Lara Abbouche (PhD student) Lara completed honours year in the lab, studying the role of FANCM in breast cancer predisposition. She stayed on as a research assistant, and started as a PhD student in June 2022.
Your name here? The genome stability lab is always on the look out for enthusiastic and adventurous honours and PhD students or postdocs. Informal applications are accepted by emailing Andrew Deans.
Charlotte Hodson (Postdoctoral scientist) Charlotte completed a PhD at the London Research Institute, where she solved the structure and mechanism of the FANCL ubiquitin ligase, defective in Fanconi anaemia. She started in the lab in 2014, and worked on mechanisms that control the fidelity of homologous recombination repair, and R-loop metabolism - of great importance in suppression of cancer mutations. She returned to the UK in 2017 to continue her structural biology work at Astex Pharmaceuticals.
Elyse Dunn (Postdoctoral scientist) Elyse joined the lab in July 2017. Her previous experience in the disparate fields of structural biology and human disease epidemiology will be combined, to help us understand how variation in FANCC and FANCM genes contribute to familial breast cancer predisposition. She now works at Bio21 Institute on drug development projects.
Winnie Tan (PhD student) Winnie was in the lab from 2016 until 2020 and made several important discoveries about that ubiquitination plays in the Fanconi Anemia DNA repair pathway. IN particular, she discovered that ubiquitinated FANCD2 forms a clamp on DNA together with ubiquitinated FANCI, and this leads to the formation of arrays of this complex over DNA. For this work, in 2020 she was awarded the TJ Martin medal, for best PhD thesis on the St Vincent's Hospital campus. Since 2021, Winnie is a postdoc at Walter and Eliza Hall Institute.

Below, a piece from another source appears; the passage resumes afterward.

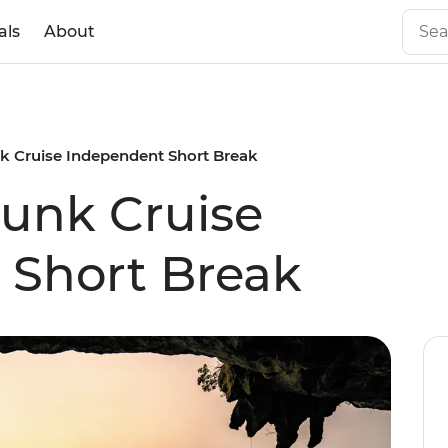
als
About
k Cruise Independent Short Break
unk Cruise
 Short Break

Vanessa Tsui (PhD student) Vanessa has a Masters degree from University of Melbourne. She joined the lab in 2018, to study the role of FANCM in recombination during mouse meiosis. She completed in early 2022 and is now a postdoc at Hudson Institute.

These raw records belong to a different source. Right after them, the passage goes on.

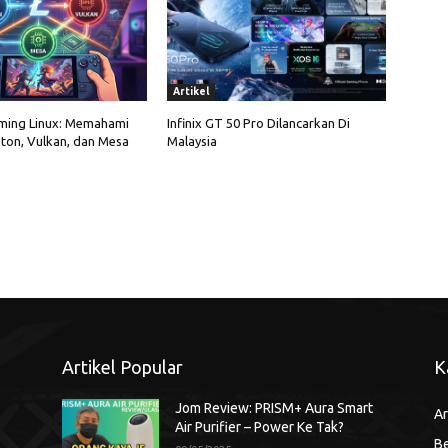
Artikel
ming Linux: Memahami
Infinix GT 50 Pro Dilancarkan Di
ton, Vulkan, dan Mesa
Malaysia
Artikel Popular
K
Jom Review: PRISM+ Aura Smart
Ar
Air Purifier – Power Ke Tak?
Be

Eiffel Tolentino (Honours student) Eiffel is completing is Bachelor of Biomedical Science at the Australian Catholic University. In 2018 he will work closely with Elyse to investigate variants in DNA repair genes linked to familial breast cancer. His project specifically examines a set of rare FANCM variants that cluster only in women with a family history breast cancer.
Julienne O'Rourke (PhD student) Julienne undertook honours in the lab in 2013 and completed an outstanding thesis : "Inhibition of the Bloom's Syndrome Pathways as a Mechanism of Chemotherapy". Julienne has been awarded a PhD scholarship from the Leukaemia Foundation to continue this project in the lab.

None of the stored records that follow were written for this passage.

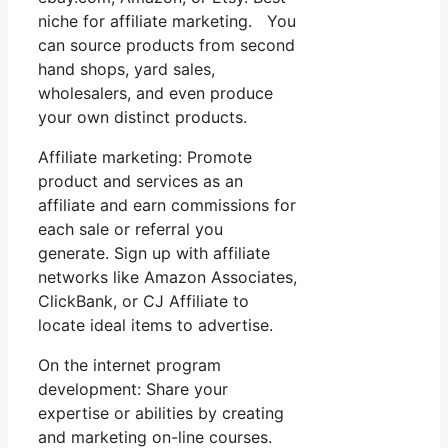
niche for affiliate marketing. You
can source products from second
hand shops, yard sales,
wholesalers, and even produce
your own distinct products.
Affiliate marketing: Promote
product and services as an
affiliate and earn commissions for
each sale or referral you
generate. Sign up with affiliate
networks like Amazon Associates,
ClickBank, or CJ Affiliate to
locate ideal items to advertise.
On the internet program
development: Share your
expertise or abilities by creating
and marketing on-line courses.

Leon Burgdorf (Visiting Masters Student) Leon is completing a Master of Science at ETHZ Zurich, Switzerland, with a major in biochemistry. He was at SVI, for a 6 month project in 2017-18 investigating the function of the FANCA protein in the Fanconi Anaemia DNA repair pathway.
Fenil Shah (Postdoctoral scientist) Fenil completed a PhD at Griffith University (Brisbane). He started in the lab in 2012, looking at how phosphorylation regulates DNA repair in the Fanconi anaemia DNA repair pathway. He is now in the USA, continuing work in the DNA repair field with Mark R Kelley.
Nikolas Sie (Undergraduate student) Nik spent 4 months with us in 2015, working on several RecQ helicases as part of an undergraduate exchange program from the University of Wuerzburg, Germany.
James Beddoes (Honours students) James is undertaking an honours year via the University of Melbourne . His project is investigating the targeting of DNA repair pathways as a mechanism of treating familial breast cancer.